Among these consequences may be large aggregations of data-handling units – “brains” – capable of processing complex patterns of data apprehended by “sense organs” and capable of storing records of them in “memory.” A more elaborate and mysterious consequence of crossing the neuron threshold is conscious awareness, and I shall call Threshold 6 the Consciousness Threshold. We don't know how often this has been achieved on our planet. Some philosophers believe that it is crucially bound up with language, which seems to have been achieved once only, by the bipedal ape species Homo sapiens. Whether or not consciousness requires language, let us anyway recognize the Language Threshold as a major one, {158} Threshold 7, which may or may not be crossed on a planet. The details of language, such as whether it is transmitted by sound or some other physical medium, must be relegated to local significance.

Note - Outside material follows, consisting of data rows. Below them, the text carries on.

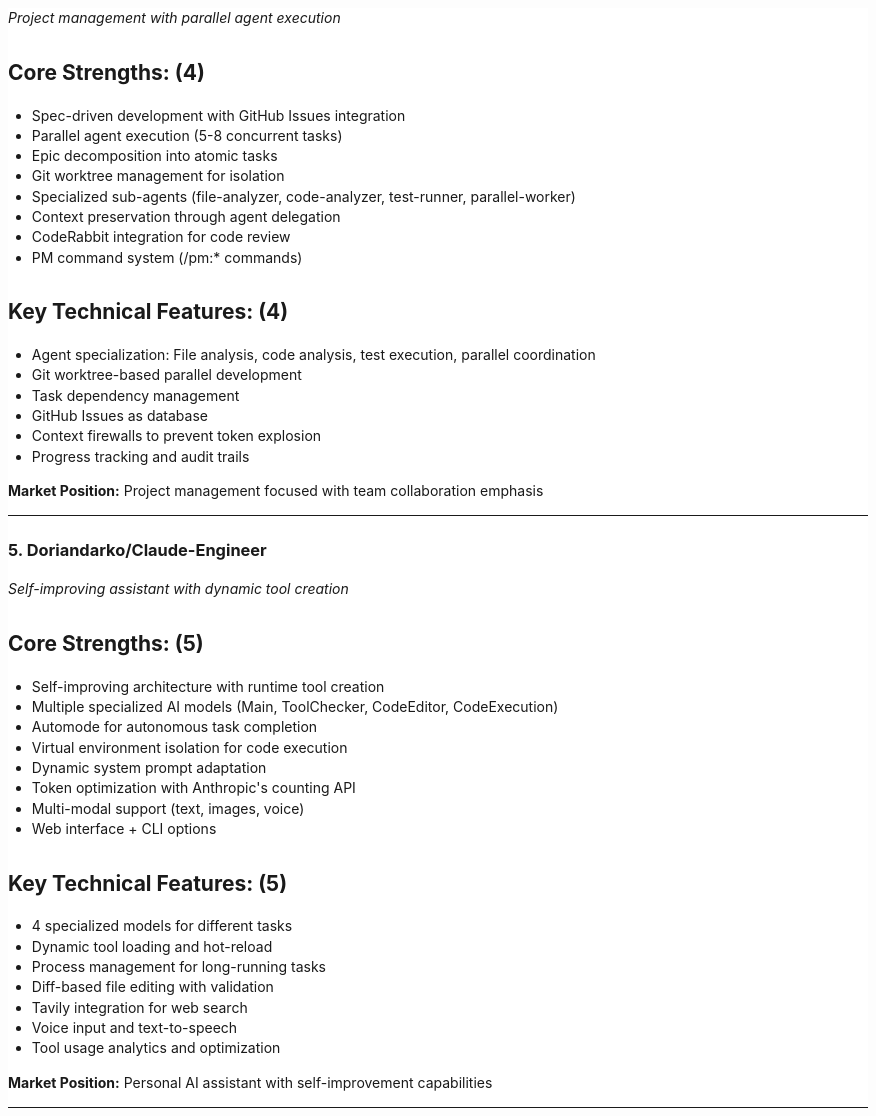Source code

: *Project management with parallel agent execution*

## Core Strengths: (4)

- Spec-driven development with GitHub Issues integration
- Parallel agent execution (5-8 concurrent tasks)
- Epic decomposition into atomic tasks
- Git worktree management for isolation
- Specialized sub-agents (file-analyzer, code-analyzer, test-runner, parallel-worker)
- Context preservation through agent delegation
- CodeRabbit integration for code review
- PM command system (/pm:* commands)

## Key Technical Features: (4)

- Agent specialization: File analysis, code analysis, test execution, parallel coordination
- Git worktree-based parallel development
- Task dependency management
- GitHub Issues as database
- Context firewalls to prevent token explosion
- Progress tracking and audit trails

**Market Position:** Project management focused with team collaboration emphasis

---

### 5. **Doriandarko/Claude-Engineer**

*Self-improving assistant with dynamic tool creation*

## Core Strengths: (5)

- Self-improving architecture with runtime tool creation
- Multiple specialized AI models (Main, ToolChecker, CodeEditor, CodeExecution)
- Automode for autonomous task completion
- Virtual environment isolation for code execution
- Dynamic system prompt adaptation
- Token optimization with Anthropic's counting API
- Multi-modal support (text, images, voice)
- Web interface + CLI options

## Key Technical Features: (5)

- 4 specialized models for different tasks
- Dynamic tool loading and hot-reload
- Process management for long-running tasks
- Diff-based file editing with validation
- Tavily integration for web search
- Voice input and text-to-speech
- Tool usage analytics and optimization

**Market Position:** Personal AI assistant with self-improvement capabilities

---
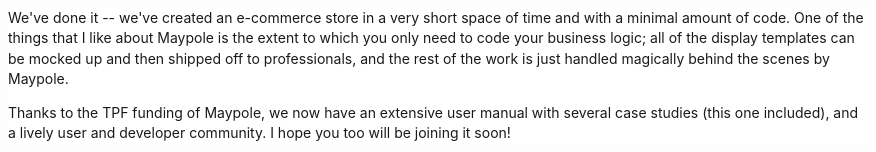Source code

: We've done it -- we've created an e-commerce store in a very short space of time and with a minimal amount of code. One of the things that I like about Maypole is the extent to which you only need to code your business logic; all of the display templates can be mocked up and then shipped off to professionals, and the rest of the work is just handled magically behind the scenes by Maypole.

Thanks to the TPF funding of Maypole, we now have an extensive user manual with several case studies (this one included), and a lively user and developer community. I hope you too will be joining it soon!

Language, from this point of view, is the networking system by which brains (as they are called on this planet) exchange information with sufficient intimacy to allow the development of a cooperative technology. Cooperative technology, beginning with the imitative development of stone tools and proceeding through the ages of metal-smelting, wheeled vehicles, steam power and now electronics, has many of the attributes of an explosion in its own right, and its initiation therefore deserves a title, the Cooperative Technology Threshold, or Threshold 8. Indeed, it is possible that human culture has fostered a genuinely new replication bomb, with a new kind of self-replicating entity – the meme, as I have called it in The Selfish Gene – proliferating and Darwinizing in a river of culture. There may be a meme bomb now taking off, in parallel to the gene bomb that earlier set up the brain/culture conditions that made the take-off possible. But that, again, is too big a subject for this chapter. I must return to the main theme of the planetary explosion and note that, once the stage of cooperative technology has been reached, it is quite likely that somewhere along the way the power to make an impact outside the home planet will be achieved. Threshold 9, the Radio Threshold, is passed, and it now becomes possible for external observers to notice that a star system has newly exploded as a replication bomb.
The first inkling external observers will get, as we have seen, is likely to be radio waves spilling outward as a {159} by-product of communications within the home planet. Later, the technological heirs of the replication bomb may themselves turn their deliberate attention outward to the stars. Our own halting steps in that direction have included the beaming out into space of messages specifically tailored for alien intelligences. How can you tailor messages for intelligences of whose nature you have no conception? Obviously it is difficult, and quite possibly our efforts have been misconceived.